WHAT YOU WILL DO:
For each of the records below, turn its lines of text into a JSON list of strings, one string per line, and leave out any blank lines.

INFORMATION SHOWN:

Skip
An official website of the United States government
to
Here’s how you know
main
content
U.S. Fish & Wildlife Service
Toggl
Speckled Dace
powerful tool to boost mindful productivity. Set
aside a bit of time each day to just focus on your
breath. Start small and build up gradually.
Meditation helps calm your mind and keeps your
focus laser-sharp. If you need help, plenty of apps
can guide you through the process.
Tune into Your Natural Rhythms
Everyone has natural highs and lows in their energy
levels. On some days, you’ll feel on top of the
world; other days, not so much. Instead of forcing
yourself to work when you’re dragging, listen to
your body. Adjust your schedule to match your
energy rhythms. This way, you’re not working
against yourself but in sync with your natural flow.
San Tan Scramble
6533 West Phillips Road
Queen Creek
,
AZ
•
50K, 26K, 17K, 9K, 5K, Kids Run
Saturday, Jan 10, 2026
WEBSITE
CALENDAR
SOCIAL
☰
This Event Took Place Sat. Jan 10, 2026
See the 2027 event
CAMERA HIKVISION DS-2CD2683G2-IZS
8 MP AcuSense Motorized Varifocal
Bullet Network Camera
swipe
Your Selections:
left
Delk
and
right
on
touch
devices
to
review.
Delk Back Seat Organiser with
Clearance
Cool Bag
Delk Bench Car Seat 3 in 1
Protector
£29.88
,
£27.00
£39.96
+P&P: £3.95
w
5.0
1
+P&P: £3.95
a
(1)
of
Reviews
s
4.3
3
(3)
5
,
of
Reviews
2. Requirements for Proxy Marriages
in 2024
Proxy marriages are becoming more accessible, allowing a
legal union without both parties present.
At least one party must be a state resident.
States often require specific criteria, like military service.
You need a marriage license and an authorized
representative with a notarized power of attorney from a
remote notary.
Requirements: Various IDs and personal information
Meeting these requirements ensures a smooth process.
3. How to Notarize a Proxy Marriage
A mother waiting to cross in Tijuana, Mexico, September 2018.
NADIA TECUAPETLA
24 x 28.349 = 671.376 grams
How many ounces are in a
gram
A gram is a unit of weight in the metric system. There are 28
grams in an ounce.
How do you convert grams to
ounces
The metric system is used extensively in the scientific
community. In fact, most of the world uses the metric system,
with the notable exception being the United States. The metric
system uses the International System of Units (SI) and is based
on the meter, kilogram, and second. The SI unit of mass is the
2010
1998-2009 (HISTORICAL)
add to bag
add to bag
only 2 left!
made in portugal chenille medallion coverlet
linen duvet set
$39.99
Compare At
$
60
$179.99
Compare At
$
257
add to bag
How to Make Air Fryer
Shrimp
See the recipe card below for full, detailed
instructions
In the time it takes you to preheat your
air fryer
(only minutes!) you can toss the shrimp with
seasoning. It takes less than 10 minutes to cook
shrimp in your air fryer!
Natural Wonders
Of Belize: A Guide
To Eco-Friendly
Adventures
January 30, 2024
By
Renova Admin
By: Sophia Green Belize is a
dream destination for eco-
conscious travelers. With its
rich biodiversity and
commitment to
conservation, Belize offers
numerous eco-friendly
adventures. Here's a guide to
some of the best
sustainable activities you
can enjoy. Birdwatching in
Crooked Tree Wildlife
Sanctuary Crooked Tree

EXERCISE RESPONSE:
[
  "Skip",
  "An official website of the United States government",
  "to",
  "Here’s how you know",
  "main",
  "content",
  "U.S. Fish & Wildlife Service",
  "Toggl",
  "Speckled Dace",
  "powerful tool to boost mindful productivity. Set",
  "aside a bit of time each day to just focus on your",
  "breath. Start small and build up gradually.",
  "Meditation helps calm your mind and keeps your",
  "focus laser-sharp. If you need help, plenty of apps",
  "can guide you through the process.",
  "Tune into Your Natural Rhythms",
  "Everyone has natural highs and lows in their energy",
  "levels. On some days, you’ll feel on top of the",
  "world; other days, not so much. Instead of forcing",
  "yourself to work when you’re dragging, listen to",
  "your body. Adjust your schedule to match your",
  "energy rhythms. This way, you’re not working",
  "against yourself but in sync with your natural flow.",
  "San Tan Scramble",
  "6533 West Phillips Road",
  "Queen Creek",
  ",",
  "AZ",
  "•",
  "50K, 26K, 17K, 9K, 5K, Kids Run",
  "Saturday, Jan 10, 2026",
  "WEBSITE",
  "CALENDAR",
  "SOCIAL",
  "☰",
  "This Event Took Place Sat. Jan 10, 2026",
  "See the 2027 event",
  "CAMERA HIKVISION DS-2CD2683G2-IZS",
  "8 MP AcuSense Motorized Varifocal",
  "Bullet Network Camera",
  "swipe",
  "Your Selections:",
  "left",
  "Delk",
  "and",
  "right",
  "on",
  "touch",
  "devices",
  "to",
  "review.",
  "Delk Back Seat Organiser with",
  "Clearance",
  "Cool Bag",
  "Delk Bench Car Seat 3 in 1",
  "Protector",
  "£29.88",
  ",",
  "£27.00",
  "£39.96",
  "+P&P: £3.95",
  "w",
  "5.0",
  "1",
  "+P&P: £3.95",
  "a",
  "(1)",
  "of",
  "Reviews",
  "s",
  "4.3",
  "3",
  "(3)",
  "5",
  ",",
  "of",
  "Reviews",
  "2. Requirements for Proxy Marriages",
  "in 2024",
  "Proxy marriages are becoming more accessible, allowing a",
  "legal union without both parties present.",
  "At least one party must be a state resident.",
  "States often require specific criteria, like military service.",
  "You need a marriage license and an authorized",
  "representative with a notarized power of attorney from a",
  "remote notary.",
  "Requirements: Various IDs and personal information",
  "Meeting these requirements ensures a smooth process.",
  "3. How to Notarize a Proxy Marriage",
  "A mother waiting to cross in Tijuana, Mexico, September 2018.",
  "NADIA TECUAPETLA",
  "24 x 28.349 = 671.376 grams",
  "How many ounces are in a",
  "gram",
  "A gram is a unit of weight in the metric system. There are 28",
  "grams in an ounce.",
  "How do you convert grams to",
  "ounces",
  "The metric system is used extensively in the scientific",
  "community. In fact, most of the world uses the metric system,",
  "with the notable exception being the United States. The metric",
  "system uses the International System of Units (SI) and is based",
  "on the meter, kilogram, and second. The SI unit of mass is the",
  "2010",
  "1998-2009 (HISTORICAL)",
  "add to bag",
  "add to bag",
  "only 2 left!",
  "made in portugal chenille medallion coverlet",
  "linen duvet set",
  "$39.99",
  "Compare At",
  "$",
  "60",
  "$179.99",
  "Compare At",
  "$",
  "257",
  "add to bag",
  "How to Make Air Fryer",
  "Shrimp",
  "See the recipe card below for full, detailed",
  "instructions",
  "In the time it takes you to preheat your",
  "air fryer",
  "(only minutes!) you can toss the shrimp with",
  "seasoning. It takes less than 10 minutes to cook",
  "shrimp in your air fryer!",
  "Natural Wonders",
  "Of Belize: A Guide",
  "To Eco-Friendly",
  "Adventures",
  "January 30, 2024",
  "By",
  "Renova Admin",
  "By: Sophia Green Belize is a",
  "dream destination for eco-",
  "conscious travelers. With its",
  "rich biodiversity and",
  "commitment to",
  "conservation, Belize offers",
  "numerous eco-friendly",
  "adventures. Here's a guide to",
  "some of the best",
  "sustainable activities you",
  "can enjoy. Birdwatching in",
  "Crooked Tree Wildlife",
  "Sanctuary Crooked Tree"
]